Code to supplement the analysis presented in 'Discovery of Parkinson's disease states using a machine learning approach'. If you are would like to use the exact model or cohort presented in the paper, please reach out to us directly.
The code in this repositiory leverages data made available via PPMI. For information about the dataset and to gain access, visit ppmi-info.org.
The analysis is organized as follows
Several notebooks are used to pre-process the raw data from ppmi. Motor_Data_Processing.ipynb
, Non_Motor_Data_Processing.ipynb
, Demographics_Data_Processing.ipynb
process those measures respectively. Full_Data_Processing.ipynb
merges those sources and addresses date entry errors. LEDD_Data_Processing.ipynb
processes the medication information using functionality provided in calc_ledd.py
. Train_Test_Split.ipynb
creates the train/test split used in analysis.
The processed data is used as input to a contrastive latent variable model as demonstrated in Learn_and_Apply_cLVM.ipynb
. The code for the model can be found here.
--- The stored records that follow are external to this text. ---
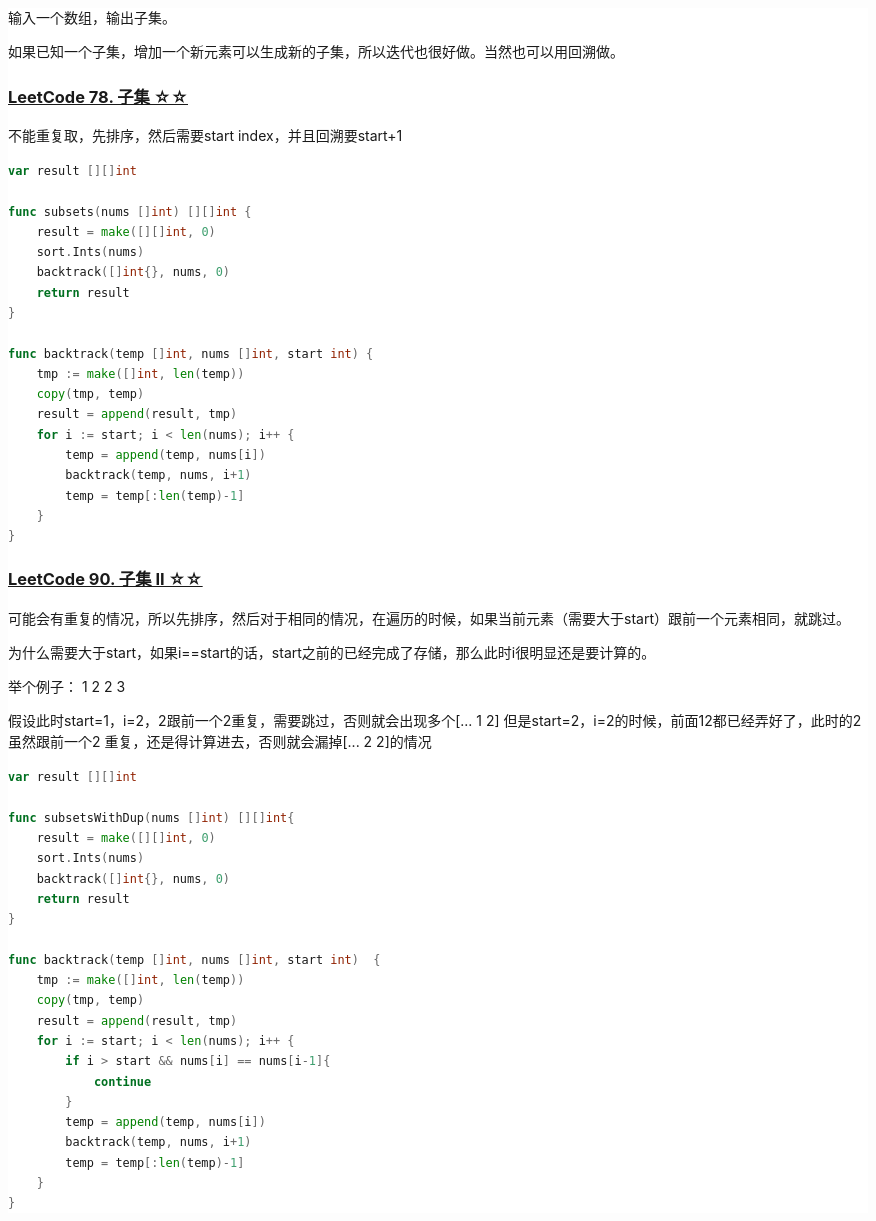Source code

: 输入一个数组，输出子集。

如果已知一个子集，增加一个新元素可以生成新的子集，所以迭代也很好做。当然也可以用回溯做。


### [LeetCode 78. 子集 ☆☆](https://leetcode.cn/problems/subsets/)

不能重复取，先排序，然后需要start index，并且回溯要start+1

```go
var result [][]int

func subsets(nums []int) [][]int {
    result = make([][]int, 0)
    sort.Ints(nums)
    backtrack([]int{}, nums, 0)
    return result
}

func backtrack(temp []int, nums []int, start int) {
    tmp := make([]int, len(temp))
    copy(tmp, temp)
    result = append(result, tmp)
    for i := start; i < len(nums); i++ {
        temp = append(temp, nums[i])
        backtrack(temp, nums, i+1)
        temp = temp[:len(temp)-1]
    }
}
```

### [LeetCode 90. 子集 II ☆☆](https://leetcode.cn/problems/subsets-ii/)

可能会有重复的情况，所以先排序，然后对于相同的情况，在遍历的时候，如果当前元素（需要大于start）跟前一个元素相同，就跳过。

为什么需要大于start，如果i==start的话，start之前的已经完成了存储，那么此时i很明显还是要计算的。

举个例子： 1 2 2 3

假设此时start=1，i=2，2跟前一个2重复，需要跳过，否则就会出现多个[... 1 2]
但是start=2，i=2的时候，前面12都已经弄好了，此时的2虽然跟前一个2
重复，还是得计算进去，否则就会漏掉[... 2 2]的情况

```go
var result [][]int

func subsetsWithDup(nums []int) [][]int{
    result = make([][]int, 0)
    sort.Ints(nums)
    backtrack([]int{}, nums, 0)
    return result
}

func backtrack(temp []int, nums []int, start int)  {
    tmp := make([]int, len(temp))
    copy(tmp, temp)
    result = append(result, tmp)
    for i := start; i < len(nums); i++ {
        if i > start && nums[i] == nums[i-1]{
            continue
        }
        temp = append(temp, nums[i])
        backtrack(temp, nums, i+1)
        temp = temp[:len(temp)-1]
    }
}
```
Personalized input-output hidden Markov model
The latent representation is used as input to the personalized input-output hidden Markov model in Learn_and_Apply_PIOHMM.ipynb
. The code for the model can be found here The latent representation data from the cLVM must first be processed into a format the progression model can use as demonstrated in LD_Data_Processing.ipynb
Manuscript_Figures.ipynb
presents code the generates the primary figures of the manuscript.